Member of the National Council
- In office 21 March 2020 – 25 October 2023
- In office 4 April 2012 – 23 March 2016

State Secretary of Environment
- In office 2016–2020
- Minister: László Sólymos Árpád Érsek (acting)

Personal details
- Born: 26 May 1970 (age 55) Bratislava, Czechoslovakia
- Party: Direction – Social Democracy
- Relations: Peter Susko (Brother)
- Children: 1

= Boris Susko =

Slovak politician

Boris Susko (born 26 May 1970) is a Slovak politician and lawyer who serves as the Minister of Justice of Slovakia.

==Biography==
In 1995, Susko graduated in law from the Comenius University, where he also obtained a PhD. in criminal law in 2002. Following graduation, Susko taught at the Comenius University and Danubius University. Between 2005 and 2023 he was also active as an attorney.

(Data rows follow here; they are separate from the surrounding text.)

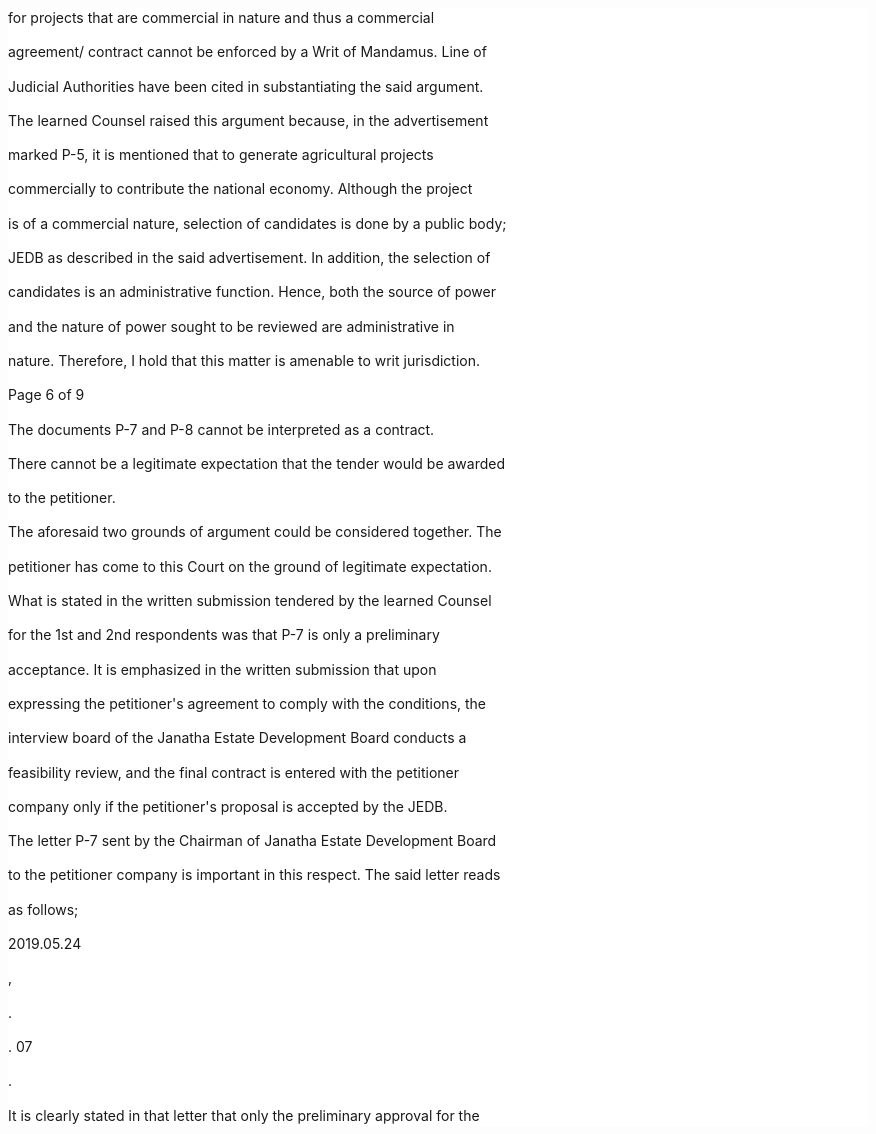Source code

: for projects that are commercial in nature and thus a commercial

agreement/ contract cannot be enforced by a Writ of Mandamus. Line of

Judicial Authorities have been cited in substantiating the said argument.

The learned Counsel raised this argument because, in the advertisement

marked P-5, it is mentioned that to generate agricultural projects

commercially to contribute the national economy. Although the project

is of a commercial nature, selection of candidates is done by a public body;

JEDB as described in the said advertisement. In addition, the selection of

candidates is an administrative function. Hence, both the source of power

and the nature of power sought to be reviewed are administrative in

nature. Therefore, I hold that this matter is amenable to writ jurisdiction.

Page 6 of 9

The documents P-7 and P-8 cannot be interpreted as a contract.

There cannot be a legitimate expectation that the tender would be awarded

to the petitioner.

The aforesaid two grounds of argument could be considered together. The

petitioner has come to this Court on the ground of legitimate expectation.

What is stated in the written submission tendered by the learned Counsel

for the 1st and 2nd respondents was that P-7 is only a preliminary

acceptance. It is emphasized in the written submission that upon

expressing the petitioner's agreement to comply with the conditions, the

interview board of the Janatha Estate Development Board conducts a

feasibility review, and the final contract is entered with the petitioner

company only if the petitioner's proposal is accepted by the JEDB.

The letter P-7 sent by the Chairman of Janatha Estate Development Board

to the petitioner company is important in this respect. The said letter reads

as follows;

2019.05.24

,

.

. 07

.

It is clearly stated in that letter that only the preliminary approval for the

In 2012 Slovak parliamentary election he won a seat in the National Council of Slovakia on the list of the Direction – Social Democracy (SMER-SD) party. From 2016 to 2020, he served as a state secretary at the Ministry of Environment. From 2020 until 2023, he again served as an MP.

In October 2023, Susko became Minister of Justice in the Fico's Fourth Cabinet.